Ex parte W.L.K., [Ms. 2140874, Dec. 4, 2015] ––– So.3d ––––, –––– (Ala.Civ.App.2015). Furthermore,
“ ‘ “[i]t is well established that on remand the issues decided by an appellate court become the ‘law of the case,’ and that the trial court must comply with the appellate court's mandate.” Gray v. Reynolds, 553 So.2d 79, 81 (Ala.1989).'
“Southern United Fire Ins. Co. v. Purma, 792 So.2d 1092, 1094 (Ala.2001).”
Wehle v. Bradley, [Ms. 1101290, Oct. 30, 2015] ––– So.3d ––––, –––– (Ala.2015).
By failing to enter a judgment in the child-support case when approximately nine months have elapsed since this court's directive in Walker, the trial court has failed to comply with this court's mandate. See W.L.K., supra (writ of mandamus issued to probate court directing it to enter an order after the probate court had failed to enter the order as directed by this court ten months earlier). Accordingly, the trial court is instructed to enter a judgment in the child-support case within 28 days of the release of this opinion. However, in so ordering, this court is not directing the trial court to award child support retroactively, as the father requests. Instead, if appropriate, the trial court is to determine the propriety of the father's request for child support, including retroactive child support, and to enter a judgment in compliance with Rule 32, Ala. R. Jud. Admin.

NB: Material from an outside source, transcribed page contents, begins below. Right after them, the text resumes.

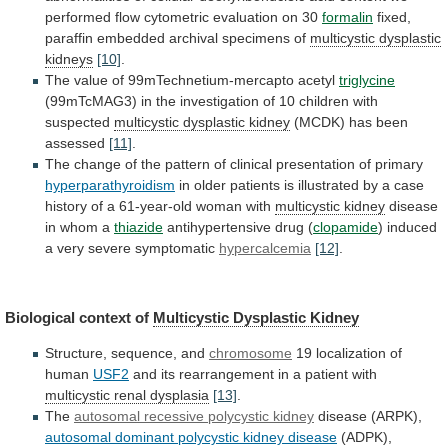
performed
flow
cytometric
evaluation
on
30
formalin
fixed,
paraffin
embedded
archival
specimens
of
multicystic dysplastic
kidneys
[10]
.
The
value
of
99mTechnetium-mercapto
acetyl
triglycine
(99mTcMAG3)
in
the
investigation
of
10
children
with
suspected
multicystic dysplastic kidney
(MCDK)
has
been
assessed
[11]
.
The
change
of
the
pattern
of
clinical
presentation
of
primary
hyperparathyroidism
in
older
patients
is
illustrated
by
a
case
history
of
a
61-year-old
woman
with
multicystic kidney
disease
in whom a
thiazide
antihypertensive
drug
(
clopamide
)
induced
a
very
severe
symptomatic
hypercalcemia
[12]
.
Biological context of
Multicystic Dysplastic Kidney
Structure,
sequence,
and
chromosome
19 localization of
human
USF2
and
its
rearrangement
in
a
patient
with
multicystic renal dysplasia
[13]
.
The
autosomal recessive polycystic kidney
disease (ARPK),
autosomal
dominant
polycystic
kidney
disease
(ADPK),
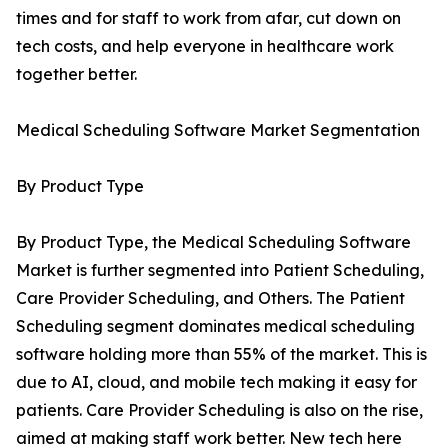
times and for staff to work from afar, cut down on
tech costs, and help everyone in healthcare work
together better.
Medical Scheduling Software Market Segmentation
By Product Type
By Product Type, the Medical Scheduling Software
Market is further segmented into Patient Scheduling,
Care Provider Scheduling, and Others. The Patient
Scheduling segment dominates medical scheduling
software holding more than 55% of the market. This is
due to AI, cloud, and mobile tech making it easy for
patients. Care Provider Scheduling is also on the rise,
aimed at making staff work better. New tech here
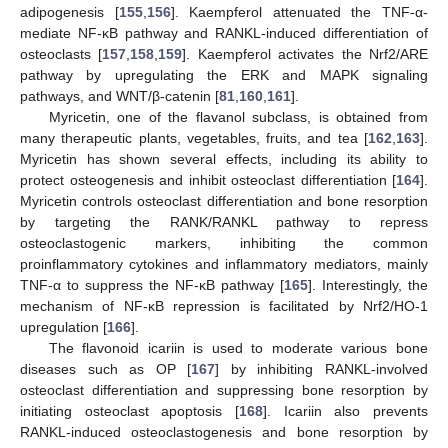
adipogenesis [
155
,
156
]. Kaempferol attenuated the TNF-α-
mediate NF-κB pathway and RANKL-induced differentiation of
osteoclasts [
157
,
158
,
159
]. Kaempferol activates the Nrf2/ARE
pathway by upregulating the ERK and MAPK signaling
pathways, and WNT/β-catenin [
81
,
160
,
161
].
Myricetin, one of the flavanol subclass, is obtained from
many therapeutic plants, vegetables, fruits, and tea [
162
,
163
].
Myricetin has shown several effects, including its ability to
protect osteogenesis and inhibit osteoclast differentiation [
164
].
Myricetin controls osteoclast differentiation and bone resorption
by targeting the RANK/RANKL pathway to repress
osteoclastogenic markers, inhibiting the common
proinflammatory cytokines and inflammatory mediators, mainly
TNF-α to suppress the NF-κB pathway [
165
]. Interestingly, the
mechanism of NF-κB repression is facilitated by Nrf2/HO-1
upregulation [
166
].
The flavonoid icariin is used to moderate various bone
diseases such as OP [
167
] by inhibiting RANKL-involved
osteoclast differentiation and suppressing bone resorption by
initiating osteoclast apoptosis [
168
]. Icariin also prevents
RANKL-induced osteoclastogenesis and bone resorption by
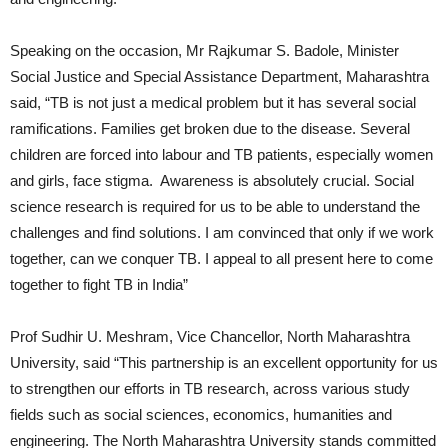
Speaking on the occasion, Mr Rajkumar S. Badole, Minister
Social Justice and Special Assistance Department, Maharashtra
said, “TB is not just a medical problem but it has several social
ramifications. Families get broken due to the disease. Several
children are forced into labour and TB patients, especially women
and girls, face stigma. Awareness is absolutely crucial. Social
science research is required for us to be able to understand the
challenges and find solutions. I am convinced that only if we work
together, can we conquer TB. I appeal to all present here to come
together to fight TB in India”
Prof Sudhir U. Meshram, Vice Chancellor, North Maharashtra
University, said “This partnership is an excellent opportunity for us
to strengthen our efforts in TB research, across various study
fields such as social sciences, economics, humanities and
engineering. The North Maharashtra University stands committed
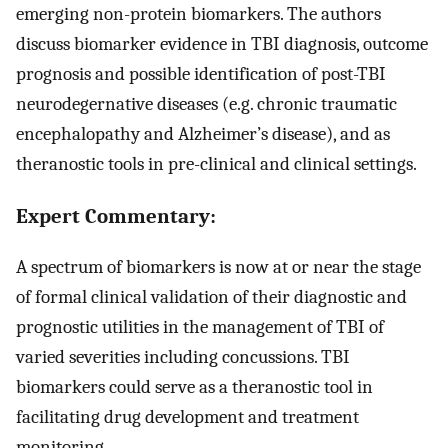
emerging non-protein biomarkers. The authors
discuss biomarker evidence in TBI diagnosis, outcome
prognosis and possible identification of post-TBI
neurodegernative diseases (e.g. chronic traumatic
encephalopathy and Alzheimer’s disease), and as
theranostic tools in pre-clinical and clinical settings.
Expert Commentary:
A spectrum of biomarkers is now at or near the stage
of formal clinical validation of their diagnostic and
prognostic utilities in the management of TBI of
varied severities including concussions. TBI
biomarkers could serve as a theranostic tool in
facilitating drug development and treatment
monitoring.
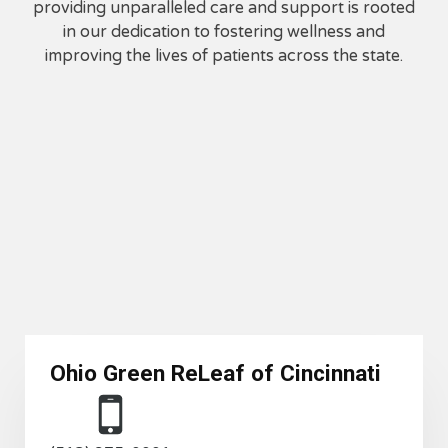
providing unparalleled care and support is rooted
in our dedication to fostering wellness and
improving the lives of patients across the state.
Ohio Green ReLeaf of
Cincinnati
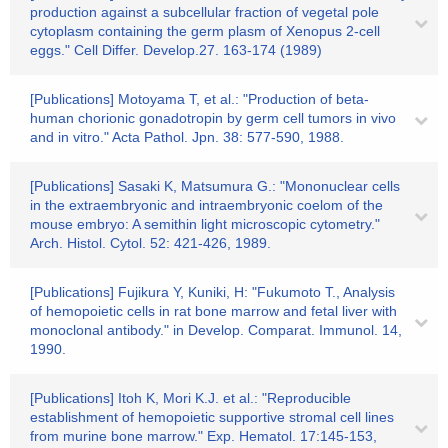
production against a subcellular fraction of vegetal pole
cytoplasm containing the germ plasm of Xenopus 2-cell
eggs." Cell Differ. Develop.27. 163-174 (1989)
[Publications] Motoyama T, et al.: "Production of beta-
human chorionic gonadotropin by germ cell tumors in vivo
and in vitro." Acta Pathol. Jpn. 38: 577-590, 1988.
[Publications] Sasaki K, Matsumura G.: "Mononuclear cells
in the extraembryonic and intraembryonic coelom of the
mouse embryo: A semithin light microscopic cytometry."
Arch. Histol. Cytol. 52: 421-426, 1989.
[Publications] Fujikura Y, Kuniki, H: "Fukumoto T., Analysis
of hemopoietic cells in rat bone marrow and fetal liver with
monoclonal antibody." in Develop. Comparat. Immunol. 14,
1990.
[Publications] Itoh K, Mori K.J. et al.: "Reproducible
establishment of hemopoietic supportive stromal cell lines
from murine bone marrow." Exp. Hematol. 17:145-153,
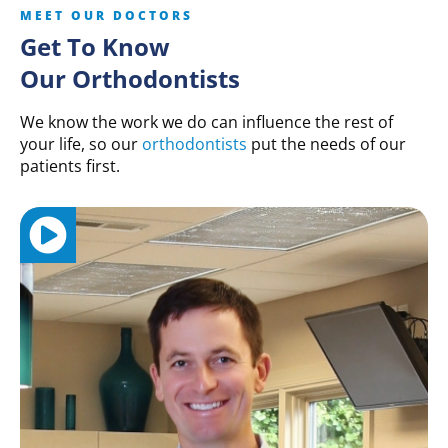
MEET OUR DOCTORS
Get To Know
Our Orthodontists
We know the work we do can influence the rest of
your life, so our
orthodontists
put the needs of our
patients first.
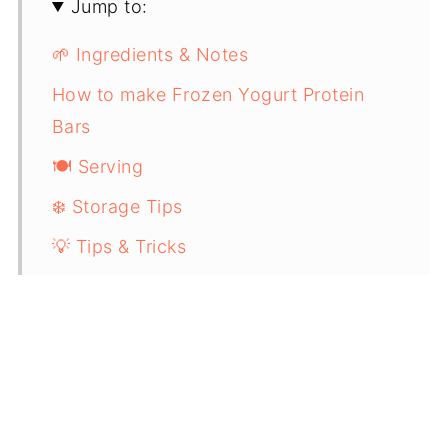
Jump to:
🌱 Ingredients & Notes
How to make Frozen Yogurt Protein
Bars
🍽️ Serving
❄️ Storage Tips
💡 Tips & Tricks
🔜 You Might also Enjoy these High-
Protein Recipes:
📖 Recipe Card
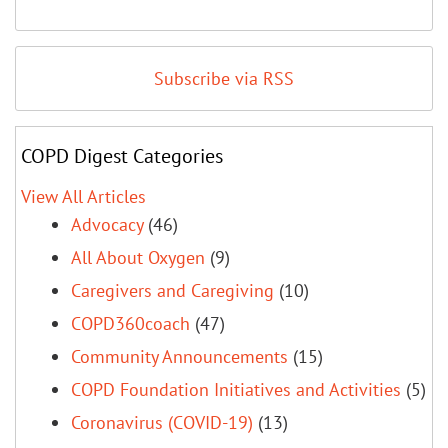
Subscribe via RSS
COPD Digest Categories
View All Articles
Advocacy
(46)
All About Oxygen
(9)
Caregivers and Caregiving
(10)
COPD360coach
(47)
Community Announcements
(15)
COPD Foundation Initiatives and Activities
(5)
Coronavirus (COVID-19)
(13)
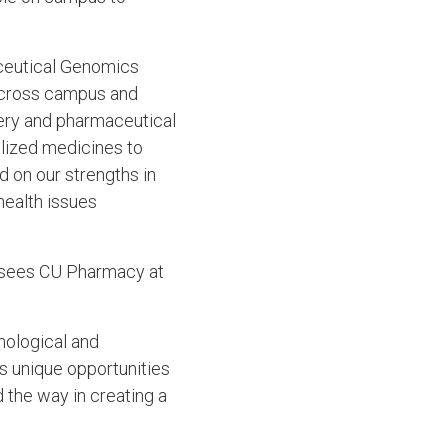
aceutical Genomics
across campus and
very and pharmaceutical
lized medicines to
ld on our strengths in
health issues
ll sees CU Pharmacy at
nological and
es unique opportunities
d the way in creating a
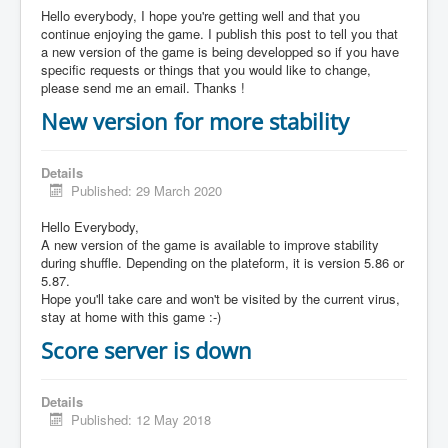
Hello everybody, I hope you're getting well and that you
continue enjoying the game. I publish this post to tell you that
a new version of the game is being developped so if you have
specific requests or things that you would like to change,
please send me an email. Thanks !
New version for more stability
Details
Published: 29 March 2020
Hello Everybody,
A new version of the game is available to improve stability
during shuffle. Depending on the plateform, it is version 5.86 or
5.87.
Hope you'll take care and won't be visited by the current virus,
stay at home with this game :-)
Score server is down
Details
Published: 12 May 2018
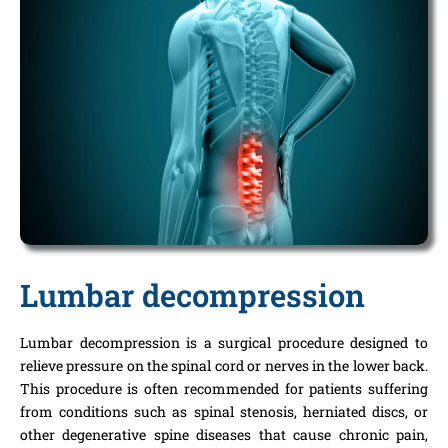
Lumbar decompression
Lumbar decompression is a surgical procedure designed to
relieve pressure on the spinal cord or nerves in the lower back.
This procedure is often recommended for patients suffering
from conditions such as spinal stenosis, herniated discs, or
other degenerative spine diseases that cause chronic pain,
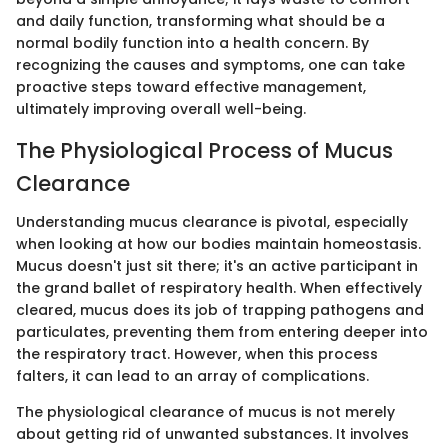
and daily function, transforming what should be a
normal bodily function into a health concern. By
recognizing the causes and symptoms, one can take
proactive steps toward effective management,
ultimately improving overall well-being.
The Physiological Process of Mucus
Clearance
Understanding mucus clearance is pivotal, especially
when looking at how our bodies maintain homeostasis.
Mucus doesn't just sit there; it's an active participant in
the grand ballet of respiratory health. When effectively
cleared, mucus does its job of trapping pathogens and
particulates, preventing them from entering deeper into
the respiratory tract. However, when this process
falters, it can lead to an array of complications.
The physiological clearance of mucus is not merely
about getting rid of unwanted substances. It involves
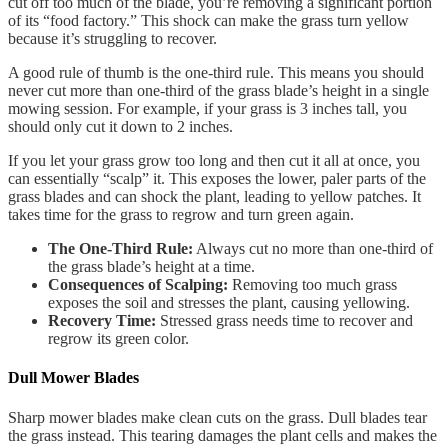
cut off too much of the blade, you’re removing a significant portion
of its “food factory.” This shock can make the grass turn yellow
because it’s struggling to recover.
A good rule of thumb is the one-third rule. This means you should
never cut more than one-third of the grass blade’s height in a single
mowing session. For example, if your grass is 3 inches tall, you
should only cut it down to 2 inches.
If you let your grass grow too long and then cut it all at once, you
can essentially “scalp” it. This exposes the lower, paler parts of the
grass blades and can shock the plant, leading to yellow patches. It
takes time for the grass to regrow and turn green again.
The One-Third Rule:
Always cut no more than one-third of
the grass blade’s height at a time.
Consequences of Scalping:
Removing too much grass
exposes the soil and stresses the plant, causing yellowing.
Recovery Time:
Stressed grass needs time to recover and
regrow its green color.
Dull Mower Blades
Sharp mower blades make clean cuts on the grass. Dull blades tear
the grass instead. This tearing damages the plant cells and makes the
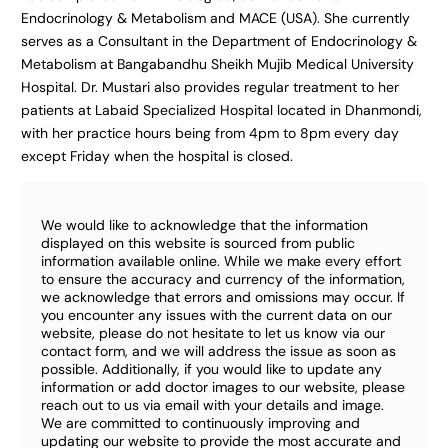
Endocrinology & Metabolism and MACE (USA). She currently
serves as a Consultant in the Department of Endocrinology &
Metabolism at Bangabandhu Sheikh Mujib Medical University
Hospital. Dr. Mustari also provides regular treatment to her
patients at Labaid Specialized Hospital located in Dhanmondi,
with her practice hours being from 4pm to 8pm every day
except Friday when the hospital is closed.
We would like to acknowledge that the information
displayed on this website is sourced from public
information available online. While we make every effort
to ensure the accuracy and currency of the information,
we acknowledge that errors and omissions may occur. If
you encounter any issues with the current data on our
website, please do not hesitate to let us know via our
contact form, and we will address the issue as soon as
possible. Additionally, if you would like to update any
information or add doctor images to our website, please
reach out to us via email with your details and image.
We are committed to continuously improving and
updating our website to provide the most accurate and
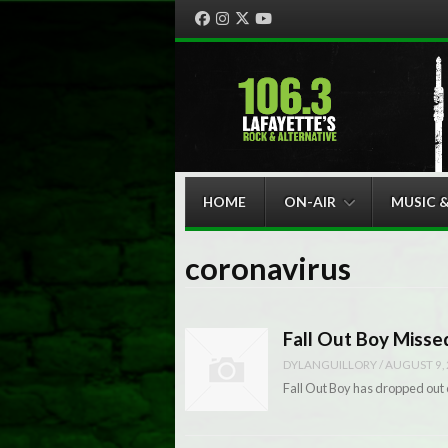
Facebook
Instagram
Twitter
YouTube
Menu
Skip to content
HOME
ON-AIR
MUSIC 
coronavirus
Fall Out Boy Miss
DYLANGUILLORY
/
AUGUST 9,
Fall Out Boy has dropped out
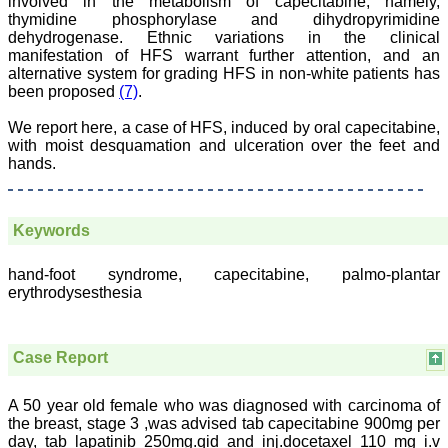
involved in the metabolism of capecitabine, namely,
ease of submission, the
thymidine phosphorylase and dihydropyrimidine
rapid reviews in under a
dehydrogenase. Ethnic variations in the clinical
month, the high quality of
manifestation of HFS warrant further attention, and an
their reviewers and keen
alternative system for grading HFS in non-white patients has
attention to the final
been proposed
(7)
.
process of proofs and
publication, ensure that
there are no mistakes in
We report here, a case of HFS, induced by oral capecitabine,
the final article. We have
with moist desquamation and ulceration over the feet and
been asked clarifications
hands.
on several occasions and
have been happy to
provide them and it
exemplifies the
Keywords
commitment to quality of
the team at JCDR."
hand-foot syndrome, capecitabine, palmo-plantar
erythrodysesthesia
Prof. Somashekhar
Nimbalkar
Head, Department of
Case Report
Pediatrics, Pramukhswami
Medical College,
Karamsad
A 50 year old female who was diagnosed with carcinoma of
Chairman, Research
the breast, stage 3 ,was advised tab capecitabine 900mg per
Group, Charutar Arogya
day, tab lapatinib 250mg.qid and inj.docetaxel 110 mg i.v
Mandal, Karamsad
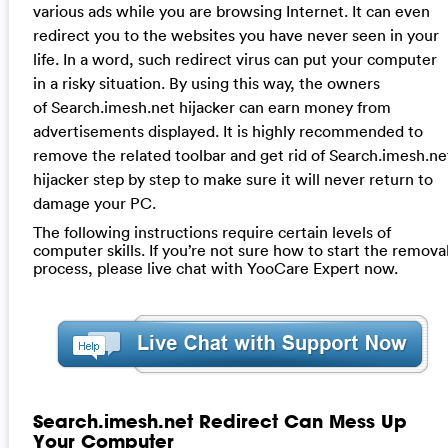
various ads while you are browsing Internet. It can even
redirect you to the websites you have never seen in your
life. In a word, such redirect virus can put your computer
in a risky situation. By using this way, the owners
of Search.imesh.net hijacker can earn money from
advertisements displayed. It is highly recommended to
remove the related toolbar and get rid of Search.imesh.ne
hijacker step by step to make sure it will never return to
damage your PC.
The following instructions require certain levels of
computer skills. If you’re not sure how to start the remova
process, please live chat with YooCare Expert now.
Search.imesh.net Redirect Can Mess Up
Your Computer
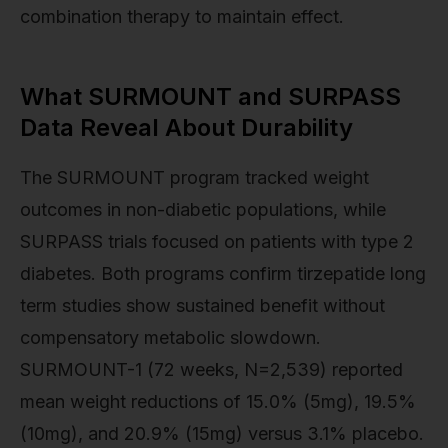
combination therapy to maintain effect.
What SURMOUNT and SURPASS
Data Reveal About Durability
The SURMOUNT program tracked weight
outcomes in non-diabetic populations, while
SURPASS trials focused on patients with type 2
diabetes. Both programs confirm tirzepatide long
term studies show sustained benefit without
compensatory metabolic slowdown.
SURMOUNT-1 (72 weeks, N=2,539) reported
mean weight reductions of 15.0% (5mg), 19.5%
(10mg), and 20.9% (15mg) versus 3.1% placebo.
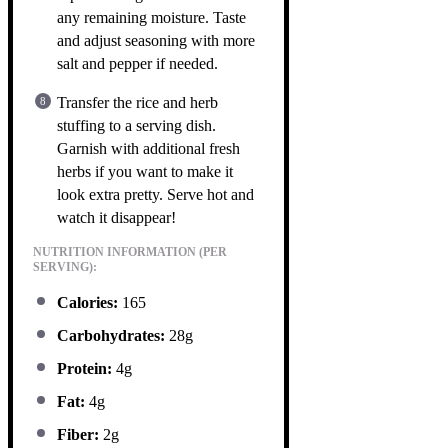
any remaining moisture. Taste
and adjust seasoning with more
salt and pepper if needed.
Transfer the rice and herb
stuffing to a serving dish.
Garnish with additional fresh
herbs if you want to make it
look extra pretty. Serve hot and
watch it disappear!
NUTRITION INFORMATION (PER
SERVING):
Calories:
165
Carbohydrates:
28g
Protein:
4g
Fat:
4g
Fiber:
2g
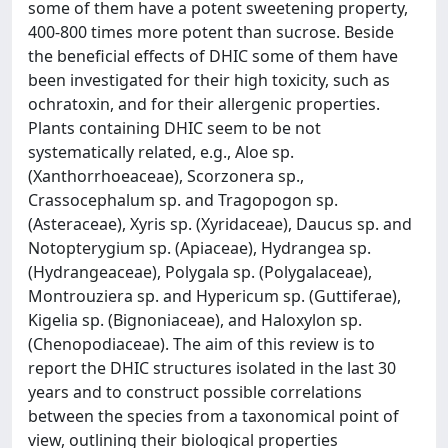
some of them have a potent sweetening property,
400-800 times more potent than sucrose. Beside
the beneficial effects of DHIC some of them have
been investigated for their high toxicity, such as
ochratoxin, and for their allergenic properties.
Plants containing DHIC seem to be not
systematically related, e.g., Aloe sp.
(Xanthorrhoeaceae), Scorzonera sp.,
Crassocephalum sp. and Tragopogon sp.
(Asteraceae), Xyris sp. (Xyridaceae), Daucus sp. and
Notopterygium sp. (Apiaceae), Hydrangea sp.
(Hydrangeaceae), Polygala sp. (Polygalaceae),
Montrouziera sp. and Hypericum sp. (Guttiferae),
Kigelia sp. (Bignoniaceae), and Haloxylon sp.
(Chenopodiaceae). The aim of this review is to
report the DHIC structures isolated in the last 30
years and to construct possible correlations
between the species from a taxonomical point of
view, outlining their biological properties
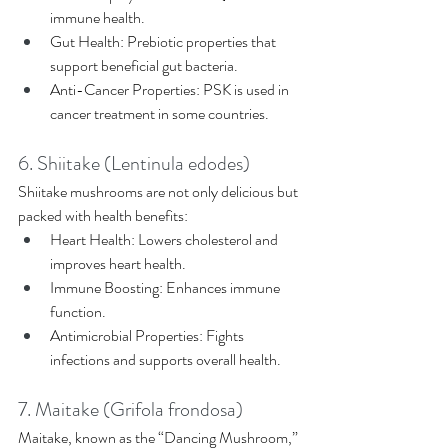
immune health. 
Gut Health: Prebiotic properties that 
support beneficial gut bacteria. 
Anti-Cancer Properties: PSK is used in 
cancer treatment in some countries. 
6. Shiitake (Lentinula edodes) 
Shiitake mushrooms are not only delicious but 
packed with health benefits: 
Heart Health: Lowers cholesterol and 
improves heart health. 
Immune Boosting: Enhances immune 
function. 
Antimicrobial Properties: Fights 
infections and supports overall health. 
7. Maitake (Grifola frondosa) 
Maitake, known as the “Dancing Mushroom,” 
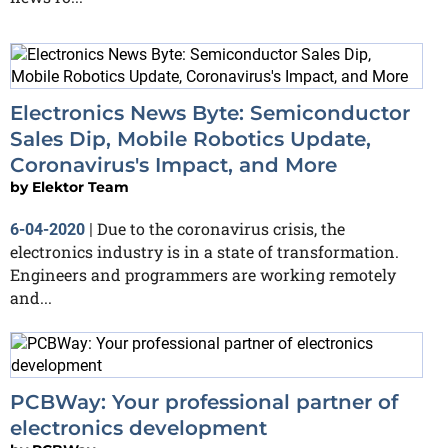
Electronics News Byte: Semiconductor
Sales Dip, Mobile Robotics Update,
Coronavirus's Impact, and More
by
Elektor Team
Due to the coronavirus crisis, the
6-04-2020
|
electronics industry is in a state of transformation.
Engineers and programmers are working remotely
and...
PCBWay: Your professional partner of
electronics development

PETITION GRANTED; WRIT ISSUED.
1. In Walker, this court “determined that the evidence regarding allegations of domestic violence is the only evidence that could satisfy the second prong of the McLendon standard,” i.e., that there had been a material change in circumstances that could affect the children's welfare. ––– So.3d at ––––.
2. The judgment was dated June 10, 2015, but it was not entered until July 10, 2015.
3. In Walker, we wrote that, “[a]lthough the divorce judgment is not contained in the record on appeal, the father claims that the parties agreed that the mother would not be required to pay any child support because, according to the father, she maintained only part-time employment at the time of the divorce.” ––– So.3d at ––––.
THOMPSON, Presiding Judge.
PITTMAN, THOMAS, MOORE, and DONALDSON, JJ., concur.